В зале появилось несколько новых женских лиц, которых я раньше не видел. Дамы были не похожи на других зрителей, они сидели молча, почти со скорбным выражением, удивленно и немного застенчиво поглядывая по сторонам. Им тут было не по себе. Присмотревшись повнимательнее, я увидел за их скорбными лицами следы еще не исчезнувшей надменности.
Во втором акте зурнист исполнил соло в интерлюдии задорной народной песни и сыграл эту песню в джазовом стиле, и я бы не поверил, если бы мне сказали, что от зурны можно добиться джазового звучания. Я был поражен этим человеком и его талантом. Он сорвал бурные аплодисменты зрителей. Кокетливые белокурые женщины и мужчины, непристойно разглядывающие их, понимали ценность услышанного.
Когда съемка закончилась, я встал со своего места позже всех, я не хотел торопиться. Пройдя в одиночестве по улочкам, я вернулся в бывшую гостиницу и зашел на кухню, думая, что столкнусь там с кем-нибудь, но никого не встретил. В надежде, что кто-то придет, я налил себе чаю и уселся за стол. Никто не пришел. Я вернулся в свою комнату. Вышел на балкон. Стал смотреть на улицу. Толпа, казалось, немного поредела.
Вернулся внутрь. Крестьяне собирались на вечеринку. Они будут вечно туда идти.
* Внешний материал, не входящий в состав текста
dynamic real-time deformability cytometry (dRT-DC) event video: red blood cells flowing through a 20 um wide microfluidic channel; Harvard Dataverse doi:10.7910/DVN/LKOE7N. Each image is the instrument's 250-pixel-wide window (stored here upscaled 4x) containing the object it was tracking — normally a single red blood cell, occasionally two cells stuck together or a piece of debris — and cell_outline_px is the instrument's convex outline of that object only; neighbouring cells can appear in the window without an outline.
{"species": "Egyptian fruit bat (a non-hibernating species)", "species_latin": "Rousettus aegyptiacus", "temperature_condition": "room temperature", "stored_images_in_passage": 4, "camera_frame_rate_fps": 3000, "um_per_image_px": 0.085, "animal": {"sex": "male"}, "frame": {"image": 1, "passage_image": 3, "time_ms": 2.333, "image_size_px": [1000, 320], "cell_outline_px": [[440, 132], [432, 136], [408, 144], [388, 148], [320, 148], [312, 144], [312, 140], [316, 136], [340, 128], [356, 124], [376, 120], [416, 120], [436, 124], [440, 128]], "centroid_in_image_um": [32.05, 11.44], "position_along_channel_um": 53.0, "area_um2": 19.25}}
Я не стал раздеваться, испытывая бессмысленный страх, что, раздевшись, стану еще более слабым и одиноким. Я сел на кровать в одежде и уснул. Проснулся рано утром. Комната показалась мне такой узкой, что не вздохнуть. Я выбежал из здания. Бродил по улицам. Люди шли на работу с угрюмыми лицами.
К полудню я набрался смелости и позвонил Сыле.
— Как дела? — спросил я.
— Я в порядке, — сказала она, — а ты как?
Мне показалось, она обрадовалась, услышав мой голос.
— Чем занимаешься?
— Я нашла «Сказку о неизвестном острове» Сарамаго в библиотеке Хакана, теперь читаю.
— Бедный Педро Орсе, — сказал я.
— Бедный Педро Орсе, — повторила она.
Две любовницы Педро Орсе пожалели его в его одиночестве и занялись с ним любовью. Это была одна из сцен, которая произвела на меня большое впечатление из-за того, что в ней отразились добрые намерения людей.
В этом мире мало кто мог бы ответить мне «бедный Педро Орсе», когда я сказал «бедный Педро Орсе». Я нашел такого человека, но не оценил этого.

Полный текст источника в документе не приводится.